Dating is complicated. So many options, so many tips and tricks. 5 ways to make him fall for you or the secret moves to make her cum. Whatever your deepest insecurity is, there’s a convenient listicle online to help you out. Now I’m armed with instructions and I’m in control. After all, if things don’t work out, it’s not my genuine self that turned them off, it’s the tip... the tip was obviously wrong, so I got to find a better one. And another one, and another one, until I forget my true feelings and desires even exist. Oh, the sweet sweet insulation of the ego…

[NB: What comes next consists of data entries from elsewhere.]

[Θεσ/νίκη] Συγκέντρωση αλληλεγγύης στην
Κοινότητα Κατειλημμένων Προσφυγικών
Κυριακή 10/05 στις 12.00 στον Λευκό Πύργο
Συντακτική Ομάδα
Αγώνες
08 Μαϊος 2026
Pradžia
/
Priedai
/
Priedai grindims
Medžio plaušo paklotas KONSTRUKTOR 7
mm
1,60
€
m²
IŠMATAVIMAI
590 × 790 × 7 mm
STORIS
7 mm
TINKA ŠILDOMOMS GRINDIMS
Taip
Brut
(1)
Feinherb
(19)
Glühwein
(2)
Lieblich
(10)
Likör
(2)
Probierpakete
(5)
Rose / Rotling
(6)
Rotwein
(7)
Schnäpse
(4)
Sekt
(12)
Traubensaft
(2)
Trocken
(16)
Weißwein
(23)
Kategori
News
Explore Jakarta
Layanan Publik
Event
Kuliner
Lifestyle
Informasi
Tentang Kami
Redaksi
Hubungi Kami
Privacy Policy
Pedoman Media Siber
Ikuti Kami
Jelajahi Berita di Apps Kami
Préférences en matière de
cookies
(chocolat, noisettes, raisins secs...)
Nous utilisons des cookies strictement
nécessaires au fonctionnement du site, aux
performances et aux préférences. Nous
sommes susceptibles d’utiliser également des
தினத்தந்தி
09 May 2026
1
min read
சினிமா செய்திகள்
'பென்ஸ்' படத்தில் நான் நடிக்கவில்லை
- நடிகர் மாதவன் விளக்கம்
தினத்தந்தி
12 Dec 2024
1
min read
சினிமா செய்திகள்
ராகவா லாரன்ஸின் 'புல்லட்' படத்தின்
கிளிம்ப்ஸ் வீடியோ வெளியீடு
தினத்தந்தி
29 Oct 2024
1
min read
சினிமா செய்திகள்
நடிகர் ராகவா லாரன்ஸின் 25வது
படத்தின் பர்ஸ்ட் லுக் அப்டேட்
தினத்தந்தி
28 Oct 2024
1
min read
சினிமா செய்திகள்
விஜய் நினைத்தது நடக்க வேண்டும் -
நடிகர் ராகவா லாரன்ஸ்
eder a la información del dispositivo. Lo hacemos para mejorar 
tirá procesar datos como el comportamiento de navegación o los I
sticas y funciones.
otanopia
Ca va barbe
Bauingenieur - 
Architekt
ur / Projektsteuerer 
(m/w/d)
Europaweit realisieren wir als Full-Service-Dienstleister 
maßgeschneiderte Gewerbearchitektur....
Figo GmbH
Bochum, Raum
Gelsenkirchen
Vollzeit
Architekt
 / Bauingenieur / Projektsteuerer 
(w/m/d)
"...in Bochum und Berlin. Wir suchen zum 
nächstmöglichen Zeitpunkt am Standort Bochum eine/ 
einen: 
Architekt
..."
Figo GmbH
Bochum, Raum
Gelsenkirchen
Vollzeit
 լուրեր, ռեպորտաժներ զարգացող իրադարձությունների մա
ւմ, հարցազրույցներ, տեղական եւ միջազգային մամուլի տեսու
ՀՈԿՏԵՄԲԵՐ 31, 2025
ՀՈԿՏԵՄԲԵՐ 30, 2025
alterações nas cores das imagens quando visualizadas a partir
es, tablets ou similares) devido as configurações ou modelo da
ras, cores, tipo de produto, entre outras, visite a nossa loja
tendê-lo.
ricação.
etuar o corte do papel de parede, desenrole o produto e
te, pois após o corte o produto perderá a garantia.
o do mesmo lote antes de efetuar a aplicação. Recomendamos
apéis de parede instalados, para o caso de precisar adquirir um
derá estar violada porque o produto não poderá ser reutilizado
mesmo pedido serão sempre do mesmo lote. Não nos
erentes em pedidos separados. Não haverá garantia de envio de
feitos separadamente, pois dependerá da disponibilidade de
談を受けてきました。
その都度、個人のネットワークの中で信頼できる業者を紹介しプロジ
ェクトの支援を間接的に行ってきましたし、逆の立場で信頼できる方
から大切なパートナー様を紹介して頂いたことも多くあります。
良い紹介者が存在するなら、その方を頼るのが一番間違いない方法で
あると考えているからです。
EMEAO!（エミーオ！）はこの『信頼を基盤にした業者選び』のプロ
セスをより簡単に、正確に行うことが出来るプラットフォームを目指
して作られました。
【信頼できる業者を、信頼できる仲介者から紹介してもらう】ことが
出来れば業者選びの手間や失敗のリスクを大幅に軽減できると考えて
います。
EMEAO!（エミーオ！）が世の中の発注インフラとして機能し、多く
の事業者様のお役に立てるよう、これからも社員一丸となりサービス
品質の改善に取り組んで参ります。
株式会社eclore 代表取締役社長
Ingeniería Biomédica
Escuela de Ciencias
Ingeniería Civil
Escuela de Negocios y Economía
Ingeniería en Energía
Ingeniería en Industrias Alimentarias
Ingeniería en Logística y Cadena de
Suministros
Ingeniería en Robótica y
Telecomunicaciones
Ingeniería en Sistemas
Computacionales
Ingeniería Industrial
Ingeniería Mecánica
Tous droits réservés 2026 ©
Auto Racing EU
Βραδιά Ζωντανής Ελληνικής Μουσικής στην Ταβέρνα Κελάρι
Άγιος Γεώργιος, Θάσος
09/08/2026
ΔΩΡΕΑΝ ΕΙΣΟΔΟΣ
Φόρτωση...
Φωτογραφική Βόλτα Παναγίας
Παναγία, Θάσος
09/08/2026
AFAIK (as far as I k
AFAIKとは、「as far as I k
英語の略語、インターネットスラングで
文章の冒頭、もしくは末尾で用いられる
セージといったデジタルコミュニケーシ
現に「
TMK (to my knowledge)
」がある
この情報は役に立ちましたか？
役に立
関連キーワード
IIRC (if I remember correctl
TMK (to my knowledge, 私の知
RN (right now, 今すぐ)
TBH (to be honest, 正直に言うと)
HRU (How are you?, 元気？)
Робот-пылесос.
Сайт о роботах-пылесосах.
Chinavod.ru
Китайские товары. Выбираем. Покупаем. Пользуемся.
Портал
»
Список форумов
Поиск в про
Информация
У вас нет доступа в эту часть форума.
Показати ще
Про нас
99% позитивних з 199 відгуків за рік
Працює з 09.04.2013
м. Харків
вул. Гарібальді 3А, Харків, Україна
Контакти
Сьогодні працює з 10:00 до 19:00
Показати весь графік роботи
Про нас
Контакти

Because without this insulation we are basically naked. Emotionally that is. And being like that is terrifying to everyone. If you think there is ever a person beautiful, successful, or *insert applicable adjective* enough to not be scared of baring their soul to someone they like, think again. It’s a human condition; the most human of them all.
All the tips and tricks are designed to help us do one thing - avoid rejection. And that’s alright; there’s definitely value to that. I don’t judge. After all I’m just as scared of having my soul crushed as anyone. But I find that the most important trick is this - make yourself more resilient to rejection. See the difference? Avoidance vs embracing the pain that comes with embodying who you truly are.
Here is the thing that truly sucks. If you live in your authenticity and allow yourself to open up fully, there is a 100% chance that some people will not like what they see. It’s not all rainbows and true love, it’s heart wrenching pain that’s akin to what we feel when we’re rejected by our own family. Because it lives in the same place - your soft emotional underbelly, where only the closest people can go.
And yet, if you manage to make yourself resilient to rejection (also known as true self esteem), the reward is so much greater than the fleeting buzz of being liked by a stranger for something that’s not even true. There will be love and acceptance. Of yourself first (and let me tell you, it feels ecstatic!) and of other people.
You will be seen by those who would love every part of you with deep tenderness - the same people who would have never noticed you while you were hiding under the layers of “how you should behave”. Isn’t that the goal? To find those who want YOU? Or is that too scary?